Summary: Yesterday, I posted a piece arguing the Fed rate hike was a mistake and inflation and rates are headed down from here. Rate hikes don’t work by gradually curbing spending; they work by freezing asset markets dead in their tracks. The best example today is the residential property market where 7% mortgage rates have made buying a home unaffordable for most people at anything near recent home prices. It will take substantial cuts in rates to thaw the market.
Note: For those interested in the continuing China story, I have posted a recent CNBC Fast Money hit here, talking about Sec. Yellen’s trip to Beijing. Hope you enjoy reading.
How Do Interest Rate Hikes Work?
The most important question after this week’s Fed announcement is not “What will be the effect of another quarter-point rate increase?” If they haven’t already killed the inflation zombie with the 20 quarter-point bullets they have already fired into it, the twenty-first bullet isn’t going to do the job.
Fact is, nobody knows what the effect of a 1/4% change in interest rates will be. In the models the Fed uses to forecast the economy, an interest rate increase works by convincing consumers to work a little harder this year and to defer spending some of their income until next year. (Economists call it an Euler equation—the first equation in every DSGE model.) But when I asked each of my 6 children and 4 grandchildren which purchases they had decided to defer based on Wednesday’s rate decision, they made snorting sounds and told me they’d get back to me after they had finished going through the math.
The second way an interest rate increase works in the textbooks is by convincing corporate managers and boards of directors to cancel capital spending plans. That doesn’t work in the real world either, both because real boards of directors won’t approve a capital spending project unless the projected return is about double the cost of money anyway and because it takes a long time to get a capital spending project approved and an even longer time to complete it. Nobody is going to mess with ongoing projects for a 1/4% rate increase.
So, how do higher rates actually work in the real world? IMHO, there are two principal ways. One is through the impact of mortgage rates on housing prices. The second is by triggering a cascading network failure in the credit markets that shuts down bank lending and makes it impossible for businesses to borrow the working capital they need to make payroll.

= Given entries =
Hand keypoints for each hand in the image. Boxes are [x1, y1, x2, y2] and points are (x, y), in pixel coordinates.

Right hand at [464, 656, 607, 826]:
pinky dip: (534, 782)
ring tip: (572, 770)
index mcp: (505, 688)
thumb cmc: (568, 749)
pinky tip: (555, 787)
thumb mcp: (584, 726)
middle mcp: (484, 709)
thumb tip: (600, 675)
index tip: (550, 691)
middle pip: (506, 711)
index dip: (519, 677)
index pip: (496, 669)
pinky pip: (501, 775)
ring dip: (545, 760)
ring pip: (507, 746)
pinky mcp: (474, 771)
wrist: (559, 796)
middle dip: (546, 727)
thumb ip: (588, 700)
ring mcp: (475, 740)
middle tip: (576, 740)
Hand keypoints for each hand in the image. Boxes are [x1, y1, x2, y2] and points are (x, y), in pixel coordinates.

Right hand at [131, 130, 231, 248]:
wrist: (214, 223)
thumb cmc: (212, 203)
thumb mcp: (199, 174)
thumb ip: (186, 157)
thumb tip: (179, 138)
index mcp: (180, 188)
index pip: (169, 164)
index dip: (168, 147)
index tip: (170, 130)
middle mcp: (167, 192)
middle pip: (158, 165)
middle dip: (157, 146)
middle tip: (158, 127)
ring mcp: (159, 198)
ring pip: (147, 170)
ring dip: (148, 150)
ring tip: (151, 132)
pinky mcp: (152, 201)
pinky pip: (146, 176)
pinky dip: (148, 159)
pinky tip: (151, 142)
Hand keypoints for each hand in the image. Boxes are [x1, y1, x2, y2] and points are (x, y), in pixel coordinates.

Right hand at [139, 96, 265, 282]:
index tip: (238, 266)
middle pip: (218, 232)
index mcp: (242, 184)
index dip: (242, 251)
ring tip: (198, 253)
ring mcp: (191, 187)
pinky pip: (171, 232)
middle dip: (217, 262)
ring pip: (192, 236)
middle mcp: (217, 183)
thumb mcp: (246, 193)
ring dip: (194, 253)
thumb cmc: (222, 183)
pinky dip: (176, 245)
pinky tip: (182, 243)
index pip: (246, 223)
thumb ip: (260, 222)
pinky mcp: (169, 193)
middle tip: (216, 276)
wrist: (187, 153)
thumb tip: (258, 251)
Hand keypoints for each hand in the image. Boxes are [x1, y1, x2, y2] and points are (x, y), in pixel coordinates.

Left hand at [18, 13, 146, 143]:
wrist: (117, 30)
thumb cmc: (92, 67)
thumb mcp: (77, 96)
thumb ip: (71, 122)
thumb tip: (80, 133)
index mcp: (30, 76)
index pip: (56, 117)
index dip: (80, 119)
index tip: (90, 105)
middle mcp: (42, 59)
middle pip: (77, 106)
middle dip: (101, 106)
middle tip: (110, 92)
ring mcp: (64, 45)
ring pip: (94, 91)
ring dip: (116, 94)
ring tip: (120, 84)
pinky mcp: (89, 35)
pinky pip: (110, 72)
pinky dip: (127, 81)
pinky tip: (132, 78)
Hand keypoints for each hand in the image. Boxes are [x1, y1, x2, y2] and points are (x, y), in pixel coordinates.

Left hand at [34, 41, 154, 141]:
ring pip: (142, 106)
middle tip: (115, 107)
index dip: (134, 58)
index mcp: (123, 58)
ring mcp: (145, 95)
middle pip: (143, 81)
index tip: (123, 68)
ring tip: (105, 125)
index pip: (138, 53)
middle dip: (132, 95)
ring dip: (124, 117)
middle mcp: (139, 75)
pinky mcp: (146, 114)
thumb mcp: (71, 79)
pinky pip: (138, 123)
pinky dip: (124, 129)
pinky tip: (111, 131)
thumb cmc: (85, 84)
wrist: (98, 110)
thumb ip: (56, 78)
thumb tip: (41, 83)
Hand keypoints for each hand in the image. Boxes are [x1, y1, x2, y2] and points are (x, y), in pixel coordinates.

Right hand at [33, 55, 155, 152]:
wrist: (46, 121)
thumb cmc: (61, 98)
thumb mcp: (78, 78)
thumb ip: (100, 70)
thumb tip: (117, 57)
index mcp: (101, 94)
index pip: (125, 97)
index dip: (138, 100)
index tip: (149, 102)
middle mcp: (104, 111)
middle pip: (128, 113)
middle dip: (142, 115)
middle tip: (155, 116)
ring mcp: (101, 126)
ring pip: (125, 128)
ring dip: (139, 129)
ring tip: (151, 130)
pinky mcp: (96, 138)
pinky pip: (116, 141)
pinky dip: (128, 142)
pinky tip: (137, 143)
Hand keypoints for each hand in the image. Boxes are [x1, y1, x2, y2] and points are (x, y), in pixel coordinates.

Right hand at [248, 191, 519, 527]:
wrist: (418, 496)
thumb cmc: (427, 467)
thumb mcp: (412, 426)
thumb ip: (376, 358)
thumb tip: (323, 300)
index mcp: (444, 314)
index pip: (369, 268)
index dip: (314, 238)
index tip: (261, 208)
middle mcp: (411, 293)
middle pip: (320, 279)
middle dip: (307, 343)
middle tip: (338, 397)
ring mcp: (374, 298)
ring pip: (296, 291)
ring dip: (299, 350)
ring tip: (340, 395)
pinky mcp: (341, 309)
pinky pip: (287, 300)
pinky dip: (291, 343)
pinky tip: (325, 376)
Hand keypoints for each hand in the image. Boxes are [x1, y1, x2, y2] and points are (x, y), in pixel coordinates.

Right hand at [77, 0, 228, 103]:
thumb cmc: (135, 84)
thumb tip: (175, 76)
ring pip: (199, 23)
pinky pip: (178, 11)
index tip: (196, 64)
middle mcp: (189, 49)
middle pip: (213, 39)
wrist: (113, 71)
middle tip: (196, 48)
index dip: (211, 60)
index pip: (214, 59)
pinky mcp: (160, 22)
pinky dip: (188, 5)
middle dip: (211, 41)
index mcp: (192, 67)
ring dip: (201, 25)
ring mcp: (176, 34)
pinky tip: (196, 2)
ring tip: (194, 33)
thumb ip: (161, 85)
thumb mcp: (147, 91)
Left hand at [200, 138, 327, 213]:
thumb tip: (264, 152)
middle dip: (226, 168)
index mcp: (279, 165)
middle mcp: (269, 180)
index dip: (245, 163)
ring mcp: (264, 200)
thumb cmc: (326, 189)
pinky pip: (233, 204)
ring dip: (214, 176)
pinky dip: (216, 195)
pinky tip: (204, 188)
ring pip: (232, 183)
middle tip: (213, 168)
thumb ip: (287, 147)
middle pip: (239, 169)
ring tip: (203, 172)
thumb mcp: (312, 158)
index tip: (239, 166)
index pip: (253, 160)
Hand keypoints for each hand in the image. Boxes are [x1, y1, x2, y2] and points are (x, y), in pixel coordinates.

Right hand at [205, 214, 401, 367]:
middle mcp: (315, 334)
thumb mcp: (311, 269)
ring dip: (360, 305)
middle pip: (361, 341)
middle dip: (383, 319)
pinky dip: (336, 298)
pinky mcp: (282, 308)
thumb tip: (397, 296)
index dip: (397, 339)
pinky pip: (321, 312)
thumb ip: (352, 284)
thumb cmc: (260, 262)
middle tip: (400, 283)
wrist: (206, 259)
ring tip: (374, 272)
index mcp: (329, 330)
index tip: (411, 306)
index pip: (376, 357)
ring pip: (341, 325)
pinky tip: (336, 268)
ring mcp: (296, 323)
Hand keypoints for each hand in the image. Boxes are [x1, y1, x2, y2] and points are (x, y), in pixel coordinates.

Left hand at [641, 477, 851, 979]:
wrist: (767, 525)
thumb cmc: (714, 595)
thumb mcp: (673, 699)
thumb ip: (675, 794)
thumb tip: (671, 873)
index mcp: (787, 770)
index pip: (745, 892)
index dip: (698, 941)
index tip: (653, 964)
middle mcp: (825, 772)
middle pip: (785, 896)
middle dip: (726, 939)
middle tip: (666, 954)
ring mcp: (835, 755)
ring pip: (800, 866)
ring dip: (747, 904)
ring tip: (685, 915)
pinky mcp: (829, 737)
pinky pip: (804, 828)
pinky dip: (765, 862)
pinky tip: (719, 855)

= Required work =
(A) In the piece on interest rate hikes, what mortgage rate is said to have made buying a home unaffordable for most people?
(B) Rewrite the passage of the interest rate hike piece between "How Do Interest" and "do the job.", inclusive, substituting "monster" for "zombie".
The records have no role in this work.

= Answer set =
(A) 7%

(B)
How Do Interest Rate Hikes Work?
The most important question after this week’s Fed announcement is not “What will be the effect of another quarter-point rate increase?” If they haven’t already killed the inflation monster with the 20 quarter-point bullets they have already fired into it, the twenty-first bullet isn’t going to do the job.